Thursday, May 05, 2005

05.05.05

Happy Cinco de Mayo! Some of the kids were squirrely (is that unique?). Too much cake and games, perhaps?

I had a fairly frustrating day today, though not as bad as one of my cohort members... her cooperating teacher is completely unsupportive and she happened upon some comments on her lesson and the cooperating teacher was not too kind. The thing is, this is one of the strongest people in the cohort (in my opinion) and I am horrified that this cooperating teacher could have hurt her in this way. Blar to that!

My own day was much less awful. I just had trouble with some specific students... We did peer editing in my English 10B class today, and I had them pair up with two people--one that had the same topic as they did and one that didn't. They had nineteen (!) questions to answer and had to write notes in the margins. For some, that meant scribbling things and being done really quickly. For others, they took the time (I seriously only think there will be a couple of A's from this activity) and didn't get through both. I didn't get rough drafts from four of my twenty-nine students, so I sent those four up to the library. 10B has a split lunch, so in that first half hour, I warned them that those four would have to go to the library right after lunch. And JR came in with a bowl of macaroni (!)... they are allowed to have food in the room, but this was a little extreme. And this is the same student who had to go to the vice principal's office because he "forgot" to pay for lunch. (Was he suspended? Nope.) And he was giving me this, "I'll go up later. I've got to finish this." So I told him no. "You can leave it here or throw it away or eat it on the way, but you have to go now. You're not going to hold up these other people while they wait for you. You have to work on your paper." Did I mention the fact that he wasted the last week and a half in the computer lab? Did absolutely no work. I talked to him several times about it. And I know he was pissed, but at this point, I don't care--I just wanted to get him going. Two of the four students actually gave me something at the end of the hour. JR did not.
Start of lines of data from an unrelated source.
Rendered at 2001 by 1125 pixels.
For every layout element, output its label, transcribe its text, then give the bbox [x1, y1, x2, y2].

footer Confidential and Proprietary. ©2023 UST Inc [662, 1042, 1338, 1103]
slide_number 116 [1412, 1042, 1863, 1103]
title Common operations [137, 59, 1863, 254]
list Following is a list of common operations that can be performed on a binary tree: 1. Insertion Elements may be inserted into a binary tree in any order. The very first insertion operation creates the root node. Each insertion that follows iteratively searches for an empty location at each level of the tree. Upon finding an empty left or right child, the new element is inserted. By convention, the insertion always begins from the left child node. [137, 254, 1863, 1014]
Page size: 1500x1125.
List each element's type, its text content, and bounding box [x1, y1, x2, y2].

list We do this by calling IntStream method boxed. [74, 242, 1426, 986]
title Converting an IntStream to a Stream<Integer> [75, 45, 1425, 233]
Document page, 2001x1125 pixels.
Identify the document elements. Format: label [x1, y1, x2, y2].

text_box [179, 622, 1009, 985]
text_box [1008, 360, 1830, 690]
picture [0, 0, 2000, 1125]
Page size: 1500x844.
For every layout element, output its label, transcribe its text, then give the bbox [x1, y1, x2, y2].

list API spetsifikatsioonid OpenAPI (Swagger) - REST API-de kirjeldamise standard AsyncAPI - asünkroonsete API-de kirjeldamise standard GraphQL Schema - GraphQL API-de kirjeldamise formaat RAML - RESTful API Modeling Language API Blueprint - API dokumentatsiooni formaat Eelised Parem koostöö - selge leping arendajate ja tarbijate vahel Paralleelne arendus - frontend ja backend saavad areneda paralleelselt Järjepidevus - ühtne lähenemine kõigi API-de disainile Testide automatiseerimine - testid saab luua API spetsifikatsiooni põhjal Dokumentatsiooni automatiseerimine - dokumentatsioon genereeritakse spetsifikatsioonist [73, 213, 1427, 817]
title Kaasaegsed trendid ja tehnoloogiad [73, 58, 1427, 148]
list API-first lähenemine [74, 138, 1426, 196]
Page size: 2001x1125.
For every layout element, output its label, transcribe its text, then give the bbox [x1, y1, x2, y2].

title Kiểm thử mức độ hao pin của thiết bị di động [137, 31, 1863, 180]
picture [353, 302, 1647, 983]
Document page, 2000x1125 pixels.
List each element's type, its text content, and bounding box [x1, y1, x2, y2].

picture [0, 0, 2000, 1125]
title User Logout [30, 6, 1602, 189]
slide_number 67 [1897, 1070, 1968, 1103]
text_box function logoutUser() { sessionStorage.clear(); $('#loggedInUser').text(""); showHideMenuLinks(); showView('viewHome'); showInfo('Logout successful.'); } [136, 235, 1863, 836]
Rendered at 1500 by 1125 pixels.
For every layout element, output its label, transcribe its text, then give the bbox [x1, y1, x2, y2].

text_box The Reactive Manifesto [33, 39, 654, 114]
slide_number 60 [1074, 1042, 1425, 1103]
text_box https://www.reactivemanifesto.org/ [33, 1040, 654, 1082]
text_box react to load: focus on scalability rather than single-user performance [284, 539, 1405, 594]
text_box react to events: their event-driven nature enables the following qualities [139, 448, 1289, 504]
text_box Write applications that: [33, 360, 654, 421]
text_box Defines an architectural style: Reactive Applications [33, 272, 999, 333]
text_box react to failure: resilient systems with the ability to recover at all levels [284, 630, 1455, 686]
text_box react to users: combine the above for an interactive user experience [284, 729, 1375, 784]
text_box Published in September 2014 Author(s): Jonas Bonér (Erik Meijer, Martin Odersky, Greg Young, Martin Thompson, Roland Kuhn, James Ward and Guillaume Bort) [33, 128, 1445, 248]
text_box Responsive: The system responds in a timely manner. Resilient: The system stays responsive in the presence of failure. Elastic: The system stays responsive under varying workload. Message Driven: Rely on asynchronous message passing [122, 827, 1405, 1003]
After class, EM, a special ed. student, came up to me and said, "I don't really see the point of doing this," in a tone ... well, you all know the tone. This is the second day in a row he has come up to me after class, upset, almost crying about something that occured. Yesterday it was the test that he got 22/30 on (though he only had half right, he was able to skip a handful because he volunteered to read). He asked me how he could improve on his test taking skills. We talked about how he didn't come in for extra help with this unit and how he did better on the To Kill a Mockingbird test, which is what the next one would be more like. Today we talked about why peer editing is helpful. He said, "I don't understand why it's helpful to just get criticized." So we had to talk about constructive criticism and not taking the comments personally. He said, "But I don't understand. I don't even want to be a writer." We talked about becoming a better writer and becoming a better reader not so you can do it professionally but for effective communication.

I usually enjoy our talks and I like when he stays after so we can go over things. But when he's so anxious, it makes it hard to communicate. We need to take a moment (when we have a moment!) to have an actual conversation and not when I'm flustered and he's frustrated.

I haven't heard back from Lakeville yet either, so I'm hoping that I get a call tomorrow. Two others from the cohort (that I know of) interviewed for the job, so one of us should get one of the jobs, right? :) I'm up against some very capable people! Keep hoping--there are two positions, so two of us could have a job tomorrow. Arg.